Traumjob für Frustrierte: 800 Dollar kassieren, um eine KI zu mobben!
Wir alle kennen das Gefühl: Man erklärt einem Chatbot minutenlang einen komplexen Sachverhalt, bittet um eine klitzekleine Anpassung – und plötzlich hat die ach so intelligente Maschine den kompletten Kontext vergessen. Es ist einfach zum Haare raufen. Aber stell dir vor, jemand würde dir genau für diesen Frust Geld bezahlen. Und zwar richtig gutes Geld.
Genau das macht das KI-Start-up Memvid gerade und sorgt damit für ordentlich Wirbel. Das Unternehmen hat kürzlich eine Stellenanzeige für einen „Professional AI Bully“ – also einen professionellen KI-Mobber – geschaltet. Der Deal ist so simpel wie genial: Du verbringst einen achtstündigen Arbeitstag vor der Kamera und tust nichts anderes, als bekannte Chatbots gezielt in die Enge zu treiben. Deine Aufgabe ist es, die KI durch ständiges Wiederholen von Fragen und verwirrende Anweisungen so lange zu triezen, bis sie den roten Faden verliert, anfängt zu halluzinieren oder den Kontext komplett vergisst. Für diesen digitalen Nervenkrieg zahlt Memvid dir satte 800 US-Dollar. Das macht einen Stundenlohn von entspannten 100 Dollar.
Hinter dieser kuriosen Aktion steckt natürlich mehr als nur der Spaß an überforderten Algorithmen. Memvid-CEO Mohamed Omar und sein Team hatten ursprünglich KI-Agenten für das Recruiting im Gesundheitswesen entwickelt. Dabei stießen sie immer wieder auf ein massives Problem: Die gängigen KIs litten quasi unter digitaler Demenz und vergaßen im Gesprächsverlauf wichtige Details. In sensiblen Bereichen wie der Medizin ist das ein absolutes No-Go.

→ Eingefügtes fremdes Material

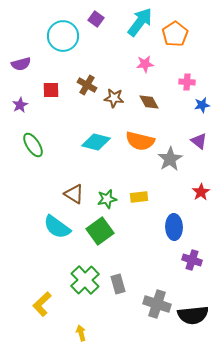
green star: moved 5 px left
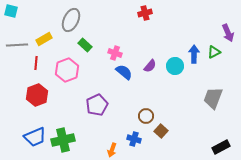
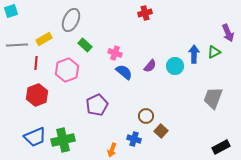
cyan square: rotated 32 degrees counterclockwise
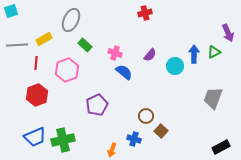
purple semicircle: moved 11 px up
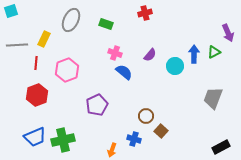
yellow rectangle: rotated 35 degrees counterclockwise
green rectangle: moved 21 px right, 21 px up; rotated 24 degrees counterclockwise
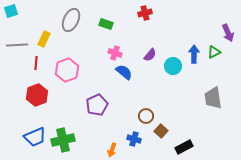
cyan circle: moved 2 px left
gray trapezoid: rotated 30 degrees counterclockwise
black rectangle: moved 37 px left
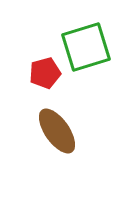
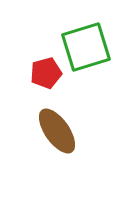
red pentagon: moved 1 px right
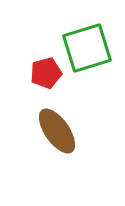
green square: moved 1 px right, 1 px down
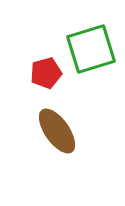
green square: moved 4 px right, 1 px down
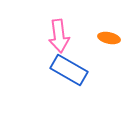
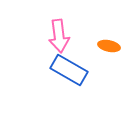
orange ellipse: moved 8 px down
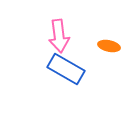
blue rectangle: moved 3 px left, 1 px up
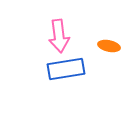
blue rectangle: rotated 39 degrees counterclockwise
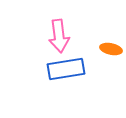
orange ellipse: moved 2 px right, 3 px down
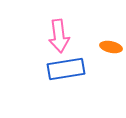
orange ellipse: moved 2 px up
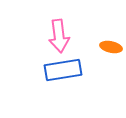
blue rectangle: moved 3 px left, 1 px down
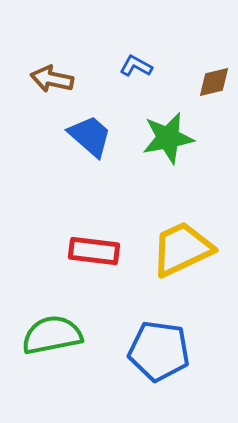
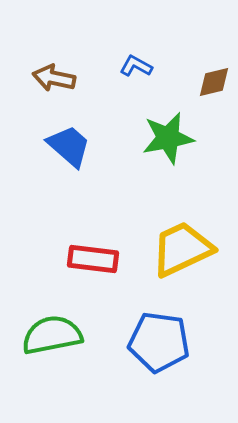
brown arrow: moved 2 px right, 1 px up
blue trapezoid: moved 21 px left, 10 px down
red rectangle: moved 1 px left, 8 px down
blue pentagon: moved 9 px up
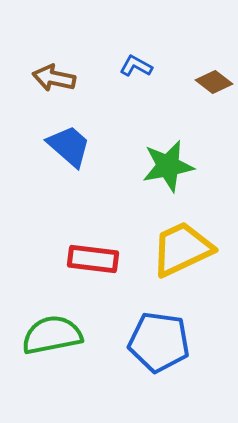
brown diamond: rotated 51 degrees clockwise
green star: moved 28 px down
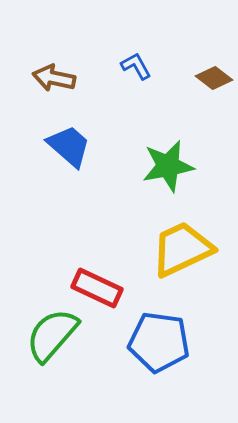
blue L-shape: rotated 32 degrees clockwise
brown diamond: moved 4 px up
red rectangle: moved 4 px right, 29 px down; rotated 18 degrees clockwise
green semicircle: rotated 38 degrees counterclockwise
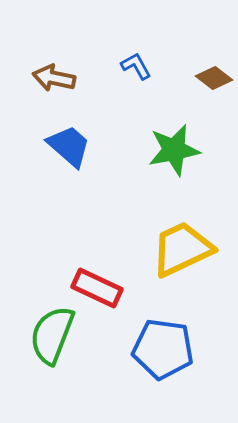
green star: moved 6 px right, 16 px up
green semicircle: rotated 20 degrees counterclockwise
blue pentagon: moved 4 px right, 7 px down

Aus der Not heraus entwickelte Memvid also kurzerhand eine eigene Software-Lösung, die genau dieses Gedächtnisproblem der Chatbots beheben soll. Der Job als KI-Mobber ist demnach ein ziemlich cleverer Marketing-Schachzug. Das Start-up will den alltäglichen Nutzerfrust authentisch auf Video bannen, um der Welt zu beweisen, wie fehleranfällig aktuelle Modelle sind – und um ganz nebenbei das eigene Produkt als die ultimative Lösung zu präsentieren.
Das absolute Highlight der Stellenausschreibung sind allerdings die Anforderungen an die Bewerber. Vergiss Informatik-Abschlüsse oder krasse Programmier-Skills. Die einzige harte Anforderung ist, dass du mindestens 18 Jahre alt bist. Viel wichtiger ist Memvid deine persönliche Leidensgeschichte: Du solltest eine „tiefe persönliche Historie von technologischen Enttäuschungen“ vorweisen können. Kurz gesagt: Wenn du schon oft genug kurz davor warst, deinen Laptop aus dem Fenster zu werfen, bringst du die perfekten Soft Skills mit. Du brauchst nur noch die stoische Ruhe, einer Maschine immer wieder dieselben Dinge zu erklären, ohne komplett die Fassung zu verlieren. Im Bewerbungsformular reicht es völlig aus, dein bisher frustrierendstes Erlebnis mit einer Künstlichen Intelligenz zu schildern.
Aktuell sucht das Start-up zwar erst einmal nur eine einzige Person für dieses bezahlte Frust-Ablassen. Aber da vor allem Wissensarbeiter täglich mit diesen Kinderkrankheiten der Technologie kämpfen, war der Ansturm auf die Stelle riesig. Wer weiß – vielleicht etabliert sich das professionelle KI-Mobben ja bald als lukrativer Nebenjob.